A counter-terror expert speaks out
Sunday, April 19th 2009, 4:00 AM
Reading the Bush Administration torture documents released last Thursday by the Department of Justice - documents all about inflicting pain, suffering and discomfort - I felt plenty of my own.
America is truly about to go through the looking glass. But it's a task that must be accomplished if we are to stand before the world and destroy al-Qaeda.
I have been engaged in the hunt for al-Qaeda for almost two decades. And, as I once wrote in the Daily News, I have personally led, witnessed and supervised waterboarding of hundreds of people - as we trained our own fighting men and women to endure and resist the interrogation tactics they might be subjected to by our enemies.
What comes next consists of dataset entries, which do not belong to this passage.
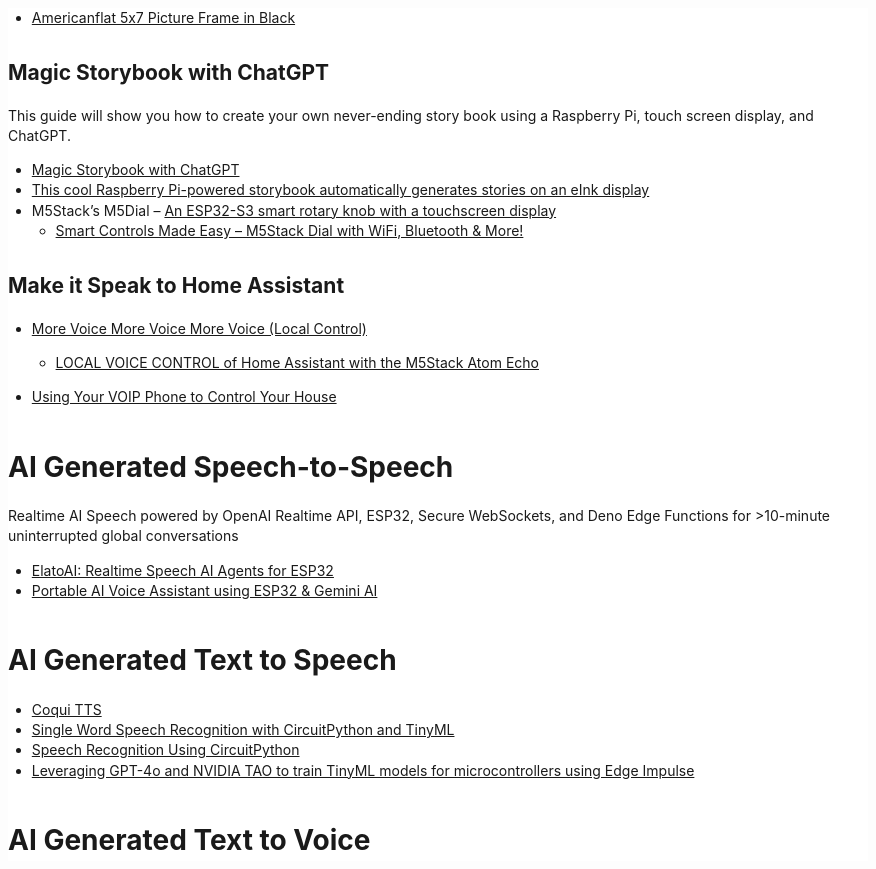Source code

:   * [Americanflat 5x7 Picture Frame in Black](https://www.amazon.com/Americanflat-Picture-Frame-Black-Built/dp/B0CMC9232L/)


## Magic Storybook with ChatGPT

This guide will show you how to create your own never-ending story book using a Raspberry Pi,
touch screen display, and ChatGPT.

* [Magic Storybook with ChatGPT](https://learn.adafruit.com/magic-storybook-with-chatgpt/overview)
* [This cool Raspberry Pi-powered storybook automatically generates stories on an eInk display](https://www.xda-developers.com/raspberry-pi-powered-storybook/)
* M5Stack’s M5Dial – [An ESP32-S3 smart rotary knob with a touchscreen display](https://www.cnx-software.com/2023/10/08/m5dial-an-esp32-s3-smart-rotary-knob-with-a-touchscreen-display/)
  * [Smart Controls Made Easy – M5Stack Dial with WiFi, Bluetooth & More!](https://www.youtube.com/watch?v=ra1kmkFDABk)



## Make it Speak to Home Assistant

* [More Voice More Voice More Voice (Local Control)](https://www.mostlychris.com/more-voice-more-voice-more-voice/)

  * [LOCAL VOICE CONTROL of Home Assistant with the M5Stack Atom Echo](https://www.youtube.com/watch?v=U2rykdQlSgA)
* [Using Your VOIP Phone to Control Your House](https://www.mostlychris.com/using-your-voip-phone-to-control-your-house/?ref=mostlychris-newsletter)


# AI Generated Speech-to-Speech

Realtime AI Speech powered by OpenAI Realtime API, ESP32, Secure WebSockets,
and Deno Edge Functions for >10-minute uninterrupted global conversations

* [ElatoAI: Realtime Speech AI Agents for ESP32](https://github.com/akdeb/ElatoAI)
* [Portable AI Voice Assistant using ESP32 & Gemini AI](https://www.hackster.io/techiesms/portable-ai-voice-assistant-using-esp32-gemini-ai-c79b0f)

# AI Generated Text to Speech

* [Coqui TTS](https://github.com/coqui-ai/TTS)
* [Single Word Speech Recognition with CircuitPython and TinyML](https://ashishware.com/2024/05/20/pipicospeech/)
* [Speech Recognition Using CircuitPython](https://github.com/code2k13/pipico_speech_recognition)
* [Leveraging GPT-4o and NVIDIA TAO to train TinyML models for microcontrollers using Edge Impulse](https://www.cnx-software.com/2024/05/30/leveraging-gpt-4o-and-nvidia-tao-to-train-tinyml-models-for-microcontrollers-using-edge-impulse/)


# AI Generated Text to Voice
I know waterboarding is torture because I have been on the giving and receiving end of the practice.
This was during the last four years of my military career, when I served at the U.S. Navy Survival, Evasion, Resistance and Escape (SERE) school. Working there, and helping protect our servicemen and women, was my greatest pride. We especially emphasized escape, because captivity by al-Qaeda's Jihadis would be severe, if not, final. Our methods of instruction were intense, but realistic and safe.
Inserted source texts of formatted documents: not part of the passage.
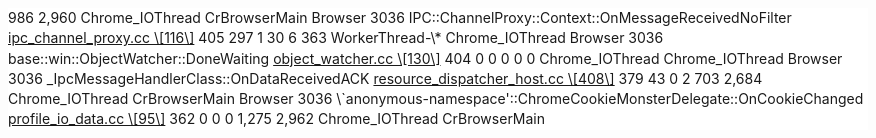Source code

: <td>986</td>
<td>2,960</td>
<td>Chrome_IOThread</td>
<td>CrBrowserMain</td>
<td>Browser</td>
<td>3036</td>
<td>IPC::ChannelProxy::Context::OnMessageReceivedNoFilter</td>
<td><a href="http://chromesrc.appspot.com/?path=.%5Cipc_channel_proxy.cc&line=116">ipc_channel_proxy.cc \[116\]</a></td>
</tr>
<tr>
<td>405</td>
<td>297</td>
<td>1</td>
<td>30</td>
<td>6</td>
<td>363</td>
<td>WorkerThread-\*</td>
<td>Chrome_IOThread</td>
<td>Browser</td>
<td>3036</td>
<td>base::win::ObjectWatcher::DoneWaiting</td>
<td><a href="http://chromesrc.appspot.com/?path=.%5Cwin%5Cobject_watcher.cc&line=130">object_watcher.cc \[130\]</a></td>
</tr>
<tr>
<td>404</td>
<td>0</td>
<td>0</td>
<td>0</td>
<td>0</td>
<td>0</td>
<td>Chrome_IOThread</td>
<td>Chrome_IOThread</td>
<td>Browser</td>
<td>3036</td>
<td>_IpcMessageHandlerClass::OnDataReceivedACK</td>
<td><a href="http://chromesrc.appspot.com/?path=.%5Cbrowser%5Crenderer_host%5Cresource_dispatcher_host.cc&line=408">resource_dispatcher_host.cc \[408\]</a></td>
</tr>
<tr>
<td>379</td>
<td>43</td>
<td>0</td>
<td>2</td>
<td>703</td>
<td>2,684</td>
<td>Chrome_IOThread</td>
<td>CrBrowserMain</td>
<td>Browser</td>
<td>3036</td>
<td>\`anonymous-namespace'::ChromeCookieMonsterDelegate::OnCookieChanged</td>
<td><a href="http://chromesrc.appspot.com/?path=.%5Cbrowser%5Cprofiles%5Cprofile_io_data.cc&line=95">profile_io_data.cc \[95\]</a></td>
</tr>
<tr>
<td>362</td>
<td>0</td>
<td>0</td>
<td>0</td>
<td>1,275</td>
<td>2,962</td>
<td>Chrome_IOThread</td>
<td>CrBrowserMain</td>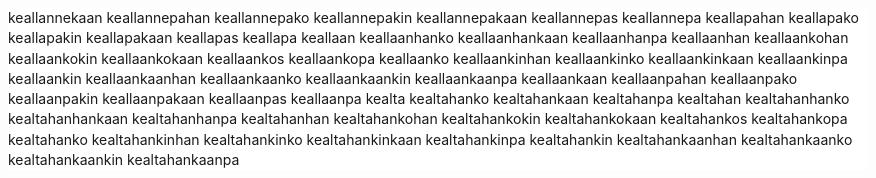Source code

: keallannekaan
keallannepahan
keallannepako
keallannepakin
keallannepakaan
keallannepas
keallannepa
keallapahan
keallapako
keallapakin
keallapakaan
keallapas
keallapa
keallaan
keallaanhanko
keallaanhankaan
keallaanhanpa
keallaanhan
keallaankohan
keallaankokin
keallaankokaan
keallaankos
keallaankopa
keallaanko
keallaankinhan
keallaankinko
keallaankinkaan
keallaankinpa
keallaankin
keallaankaanhan
keallaankaanko
keallaankaankin
keallaankaanpa
keallaankaan
keallaanpahan
keallaanpako
keallaanpakin
keallaanpakaan
keallaanpas
keallaanpa
kealta
kealtahanko
kealtahankaan
kealtahanpa
kealtahan
kealtahanhanko
kealtahanhankaan
kealtahanhanpa
kealtahanhan
kealtahankohan
kealtahankokin
kealtahankokaan
kealtahankos
kealtahankopa
kealtahanko
kealtahankinhan
kealtahankinko
kealtahankinkaan
kealtahankinpa
kealtahankin
kealtahankaanhan
kealtahankaanko
kealtahankaankin
kealtahankaanpa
Now, at long last, six years of denials can now be swept aside, and we can say definitively: America engaged in torture and legalized it through paperwork.
Despite all the gyrations - the ducking, dodging and hiding from the facts - there is no way to say that these people were not authorizing torture. Worse yet, they seem to have not cared a wit that these techniques came from the actual manuals of communist, fascist and totalitarian torturers. It is now clear how clearly - how coldly - Bush's lawyers could authorize individual techniques from past torture chambers, claim they came from the safe SERE program, and not even wet their beds at night. That many U.S. service members over the years have died as a result of these same techniques was never considered.
This is about more than one tactic, waterboarding, that has gotten the lion's share of attention. As a general rule, interrogations without clearly defined legal limits are brutal. Particularly when they have an imperative to get information out of a captive immediately. Wearing prisoners out to the point of mental breakdown; forcing confessions through sleep deprivation; inflicting pain by standing for days on end (not minutes like in SERE); beating them against flexing walls until concussion; applying humiliation slaps (two at a time), and repeating these methods over and over.